* _Source text_
• • • • •

Eva Hesse Artworks
New York, New York
Progression of Art
At 24, Eva Hesse was well informed on matters of recent art history, such as the Abstract Expressionist ethos of the New York School and its "second generation" response in the form of Color Field Painting. In 1960 she set out as an independent artist, producing a series of what have since come to be referred to as "spectre pictures," according to curator E. Luanne McKinnon. What unites these expressionistic abstractions is their flirtation with imagery of the human body and self-portraiture, while they nonetheless seek to express something comparatively intangible, a recurring psychological motif such as a state of mind, a mood or a memory.
In this piece, Hesse hints at the common format of a studio-based self-portrait by the painter standing at her easel, although one would not see this at the outset, which is precisely Hesse's intention. As in many of the works from this series, Untitled presents a largely monochromatic palette of green pigment accentuated, or visually compartmentalized, by sharply contrasting tonalities articulating the two-dimensional space of the canvas. The compartmental imagery of Untitled will be repeated in Hesse's sculpture, such as in the Repetition Nineteen pieces, and may have been influenced by Hesse's exposure to the work of Louise Nevelson in MoMA's contemporaneous Sixteen Americans show. The gestural brushwork here derives from Hesse's training in the Abstract Expressionist style, while her restricted color scheme and compartmental leanings might be attributed to her study under Albers. All speaks to her desire to simplify, reduce and visually pare the subject down to its most essential qualities.

• • • • •

* _Data block_

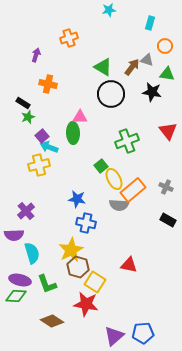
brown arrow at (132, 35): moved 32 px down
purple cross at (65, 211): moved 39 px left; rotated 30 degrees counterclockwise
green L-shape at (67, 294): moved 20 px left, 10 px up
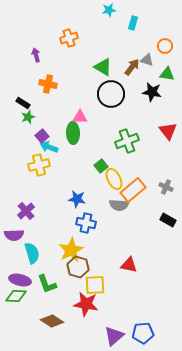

• • • • •

Continue the text on Eva Hesse's artworks, starting right after its last sentence.

Oil on canvas - Private collection, Zurich
A German exhibition by Jean Tinguely may have triggered the kitschy, playful vein of Ringaround Arosie, although Hesse was already familiar with the erotic surrealism of Marcel Duchamp. We might also see in this work the playful, absurd qualities of Dada, as well as the more fantastic, futuristic elements of late Bauhaus as manifested in the abstract theatrical costumes of Oskar Schlemmer and others of pre-war German design culture. Hesse has identified the two central objects as a breast and a penis, which lends the work a humorous quality; at the same time, the relief exudes a stereotypically feminine persona with its pink tonality and craft-like texture. The title, which recalls a well-known childhood game with a haunting subtext referring to "falling down" or similarly suffering a calamity, has been interpreted as a statement of Hesse's own desire at that time to become a mother. As if giving birth to another dimension in her own work, this first relief by Hesse is an important landmark in her evolving path from painting to so-called "eccentric" sculpture.
Pencil, acetone, varnish, enamel, paint, ink, and cloth-covered electrical wire on paper-mache and masonite - The Museum of Modern Art, New York.
The seemingly simple addition of the long metal rod to a canvas in Hang Up dramatically transformed a painting into a sculpture, symbolizing the artist's own transition from working in two to three dimensions. Hesse called Hang Up her earliest important artistic "statement", due to its successful manifestation of her fascination with "absurdity." The wire juts out seemingly too far into the space before the "picture", and the cloth-wrapped frame of the canvas contrasts strongly with the metal loop. The soft and hard textures are subtle testaments to the self-contradictory nature of much of Hesse's sculpture, keeping any given work's meaning shrouded in mystery. The rod protruding from the canvas might even be said to evoke the erotic, as did the orbs in Ringaround Arosie.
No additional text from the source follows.